Question to Determine Whether a linear map $L(x) = A x$ is One to One Function.

Question

Consider a linear map $L:\mathbb{R}^3 \to \mathbb{R}^3$ with $L\left( {\bf x} \right) = \left[ {\begin{array}{*{20}{c}} 1&0&1\\ 1&1&2\\ 2&1&3 \end{array}} \right]{\bf x}$. Show that this $L$ is not one-to-one.

I know this is not one-to-one because the kernel of $L$ is not $\{{\bf 0}\}$. However, if I want to stick with the one-to-one definition, I got some trouble there. Here is my thinking: Assume $L({\bf x}) = L({\bf y})$, then I must show ${\bf x} = {\bf y}$. So pick ${\bf x} = [x_1, x_2, x_3]^T$ and ${\bf y} = [y_1, y_2, y_3]^T$ both lives in $\mathbb{R}^3$. Then from the hypothesis of $L({\bf x}) = L({\bf y})$, I got $$\left[ \begin{array}{l} {x_1} + {x_3}\\ {x_1} + {x_2} + 2{x_3}\\ 2{x_1} + {x_2} + 3{x_3} \end{array} \right] = \left[ \begin{array}{l} {y_1} + {y_3}\\ {y_1} + {y_2} + 2{y_3}\\ 2{y_1} + {y_2} + 3{y_3} \end{array} \right]$$ I think this should gives me $x_i = y_i$ for $i=1,2,3.$ which means ${\bf x} = {\bf y}$. and I got $L$ one-to-one but this contradicts to the kernel statement...

Can anyone help to pointing out which part I went wrong. Thank you.

Answer 1

you take $x=(1,1,-1) $ and $y=(0,0,0)$ and check that $Ax=Ay$ But $x\neq y$. So from the three equations that you have concluded $x=y$, that was wrong.

Answer 2

@Black -horse has already given an answer, so here let me just point out that $L$ is a linear operator and it does not have full rank. In fact, its rank is just $2$. By Rank-Nullity Theorem, $Rank(A)+Nullity(A)=3$ implying $Nullity(A)=1$ showing it is not injective.

Answer 3

The determinant of the matrix vanishes, so it is not invertible. A one to one function would have an inverse.

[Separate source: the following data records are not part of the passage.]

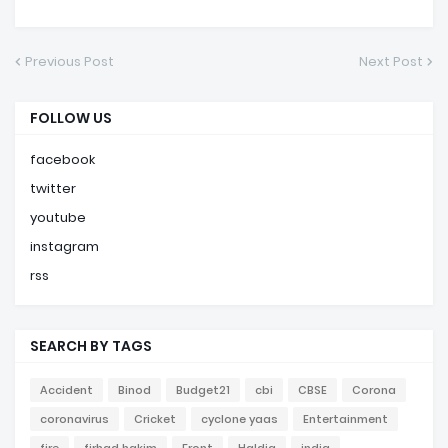
Previous Post
Next Post
FOLLOW US
facebook
twitter
youtube
instagram
rss
SEARCH BY TAGS
Accident
Binod
Budget21
cbi
CBSE
Corona
coronavirus
Cricket
cyclone yaas
Entertainment
fire
firhad hakim
Front
Haldia
india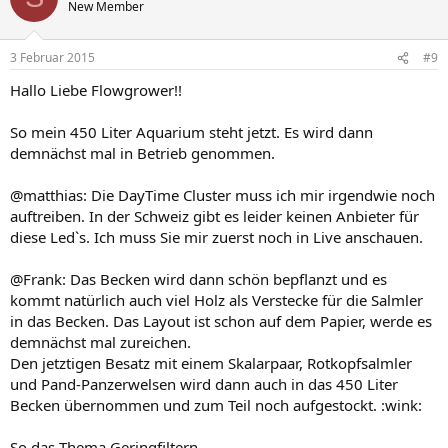
New Member
3 Februar 2015
#9
Hallo Liebe Flowgrower!!
So mein 450 Liter Aquarium steht jetzt. Es wird dann
demnächst mal in Betrieb genommen.
@matthias: Die DayTime Cluster muss ich mir irgendwie noch
auftreiben. In der Schweiz gibt es leider keinen Anbieter für
diese Led`s. Ich muss Sie mir zuerst noch in Live anschauen.
@Frank: Das Becken wird dann schön bepflanzt und es
kommt natürlich auch viel Holz als Verstecke für die Salmler
in das Becken. Das Layout ist schon auf dem Papier, werde es
demnächst mal zureichen.
Den jetztigen Besatz mit einem Skalarpaar, Rotkopfsalmler
und Pand-Panzerwelsen wird dann auch in das 450 Liter
Becken übernommen und zum Teil noch aufgestockt. :wink:
So das Thema Geringfiltern.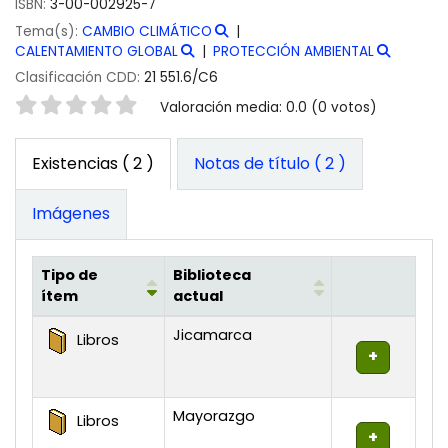
ISBN:
3-00-002925-7
Tema(s):
CAMBIO CLIMÁTICO
CALENTAMIENTO GLOBAL
PROTECCIÓN AMBIENTAL
Clasificación CDD:
21 551.6/C6
Valoración
Valoración media: 0.0 (0 votos)
Existencias
( 2 )
Notas de título ( 2 )
Imágenes
Tipo de
Biblioteca
ítem
actual
Existencias
Jicamarca
Libros
Mayorazgo
Libros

Your error is to assume that you can infer $x = y$ from the system. If you substract the second from the third equation and have this the new third equation, you see it repeats the first one. So you have two equations in six unknows. If you provide three extra equations to assume a certain $x$, this still leaves one unkown $y_i$ free.

Answer 4

You’ve already shown that the kernel is non-trivial. Choose $\mathbf v_1, \mathbf v_2\in\ker L, \mathbf v_1\neq\mathbf v_2$. Then $L(\mathbf v_1)=L(\mathbf v_2)=0$, so $L$ is not bijective.